→ **SUPPLIED DATA**
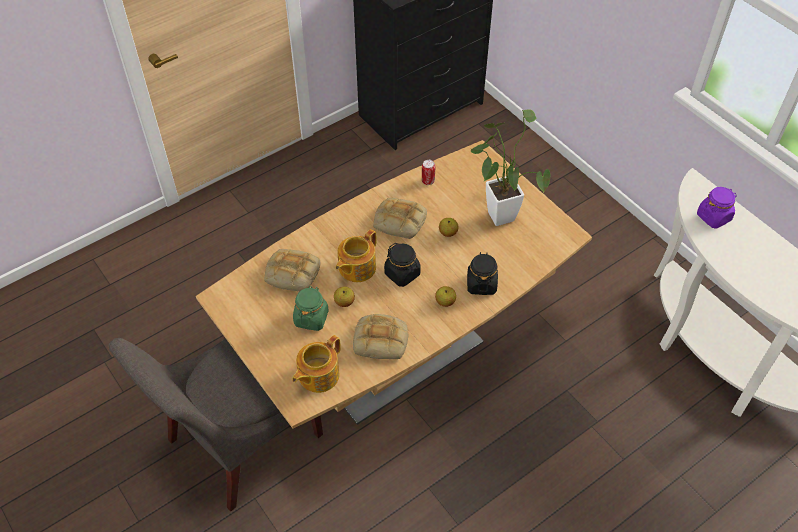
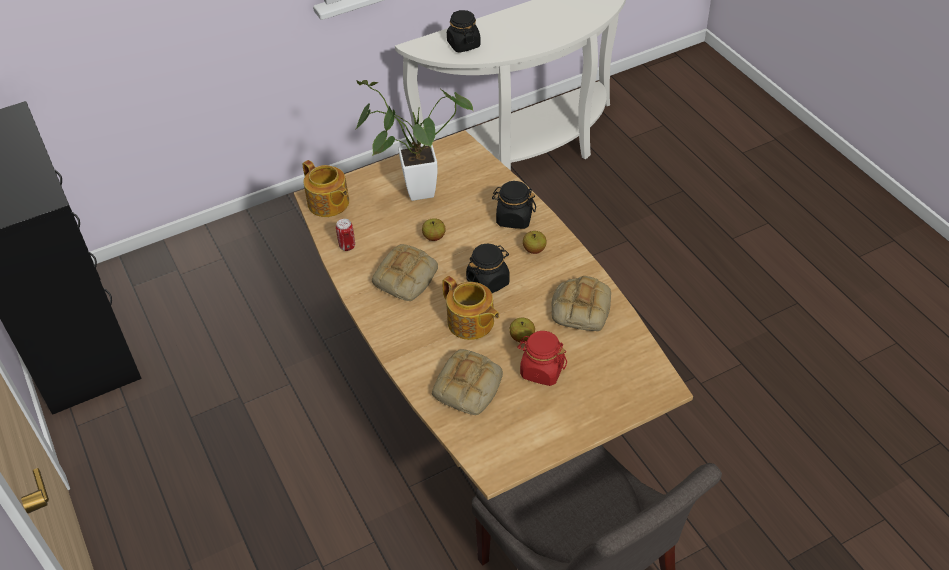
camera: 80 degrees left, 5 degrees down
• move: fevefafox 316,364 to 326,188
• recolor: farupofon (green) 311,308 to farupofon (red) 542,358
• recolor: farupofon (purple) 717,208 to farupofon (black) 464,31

→ **DIRECTIONS**
Reproduce, exactly and with both ends included, every line from the one that contains "316,364 to 326,188" to the end of the listing above.

→ **ANSWER FOR THE TASK**
• move: fevefafox 316,364 to 326,188
• recolor: farupofon (green) 311,308 to farupofon (red) 542,358
• recolor: farupofon (purple) 717,208 to farupofon (black) 464,31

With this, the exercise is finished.